WHAT IS BEING ASKED:
Only the lines from the one containing "Chính sách giao hàng" through the end of the records should be retyped, exactly and including both ends; pictures stay out.

AVAILABLE DATA:
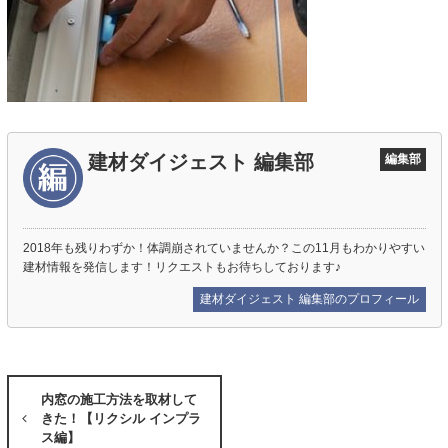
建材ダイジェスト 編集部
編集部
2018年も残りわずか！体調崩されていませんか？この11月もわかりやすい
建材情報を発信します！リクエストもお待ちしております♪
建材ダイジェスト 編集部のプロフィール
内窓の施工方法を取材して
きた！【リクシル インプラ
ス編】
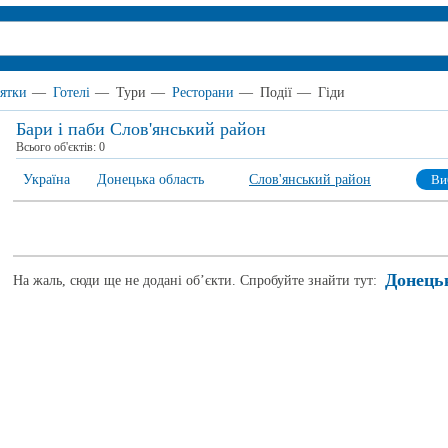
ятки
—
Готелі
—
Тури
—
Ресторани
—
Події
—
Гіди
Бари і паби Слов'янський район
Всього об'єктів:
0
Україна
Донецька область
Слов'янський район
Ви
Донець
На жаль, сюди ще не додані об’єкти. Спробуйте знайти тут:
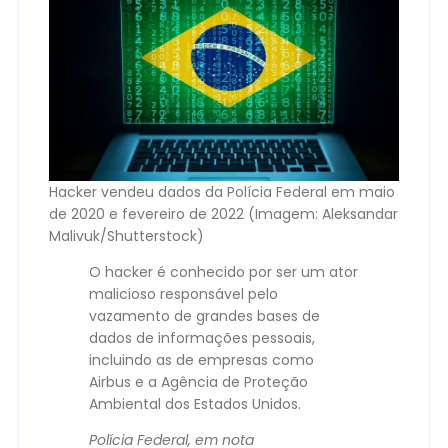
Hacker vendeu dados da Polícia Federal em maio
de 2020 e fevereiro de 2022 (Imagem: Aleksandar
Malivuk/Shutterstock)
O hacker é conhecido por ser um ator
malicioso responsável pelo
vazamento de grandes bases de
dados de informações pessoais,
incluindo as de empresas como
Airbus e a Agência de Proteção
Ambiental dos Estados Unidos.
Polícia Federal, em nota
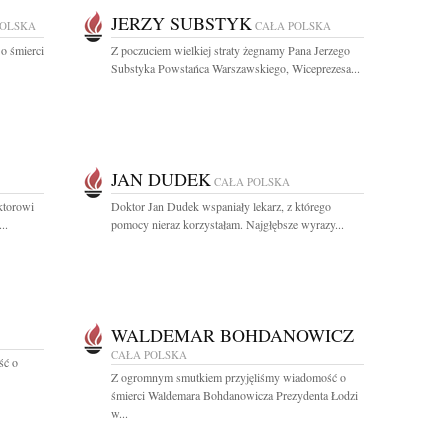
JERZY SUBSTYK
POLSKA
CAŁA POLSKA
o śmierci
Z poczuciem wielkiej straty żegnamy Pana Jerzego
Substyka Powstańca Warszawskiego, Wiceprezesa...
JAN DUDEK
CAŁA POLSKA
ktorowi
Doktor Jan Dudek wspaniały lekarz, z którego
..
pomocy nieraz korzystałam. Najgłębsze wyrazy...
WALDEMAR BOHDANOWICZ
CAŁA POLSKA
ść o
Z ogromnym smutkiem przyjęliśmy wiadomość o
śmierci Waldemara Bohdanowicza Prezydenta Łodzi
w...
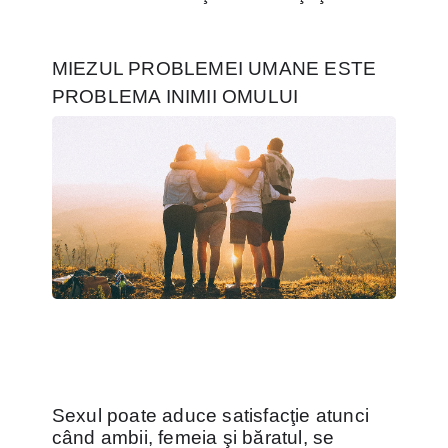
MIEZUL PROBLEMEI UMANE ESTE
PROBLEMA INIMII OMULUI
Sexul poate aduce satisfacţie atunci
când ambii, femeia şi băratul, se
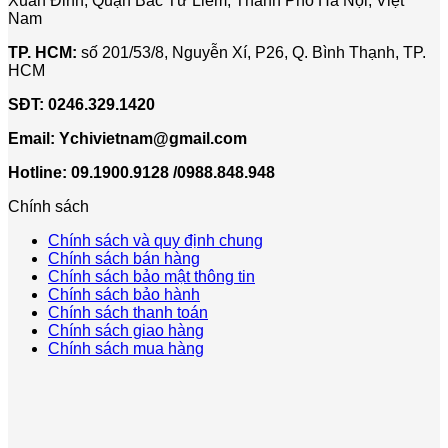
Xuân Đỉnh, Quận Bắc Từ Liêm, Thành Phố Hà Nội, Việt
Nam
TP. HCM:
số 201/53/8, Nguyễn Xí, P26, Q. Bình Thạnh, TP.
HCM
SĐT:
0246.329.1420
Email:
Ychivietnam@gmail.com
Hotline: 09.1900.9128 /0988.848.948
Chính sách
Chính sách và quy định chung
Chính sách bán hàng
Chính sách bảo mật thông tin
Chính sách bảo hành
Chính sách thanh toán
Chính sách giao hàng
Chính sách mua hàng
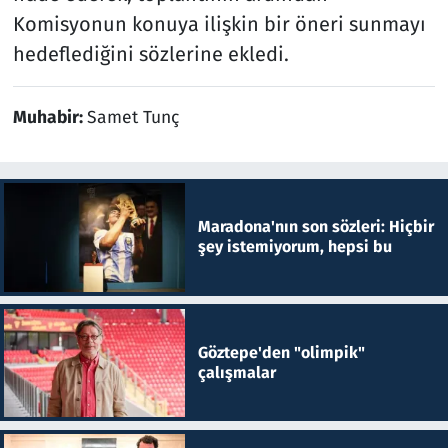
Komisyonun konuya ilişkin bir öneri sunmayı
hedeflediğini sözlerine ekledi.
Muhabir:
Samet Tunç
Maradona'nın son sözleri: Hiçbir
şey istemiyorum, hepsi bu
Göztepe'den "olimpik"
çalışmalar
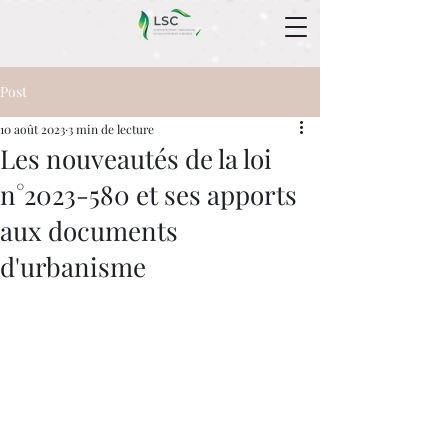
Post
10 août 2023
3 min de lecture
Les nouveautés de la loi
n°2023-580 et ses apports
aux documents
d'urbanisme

ANSWER SPACE:
Chính sách giao hàng
Chính sách mua hàng
Komisyonun konuya ilişkin bir öneri sunmayı
hedeflediğini sözlerine ekledi.
Muhabir:
Samet Tunç
Maradona'nın son sözleri: Hiçbir
şey istemiyorum, hepsi bu
Göztepe'den "olimpik"
çalışmalar
Post
10 août 2023
3 min de lecture
Les nouveautés de la loi
n°2023-580 et ses apports
aux documents
d'urbanisme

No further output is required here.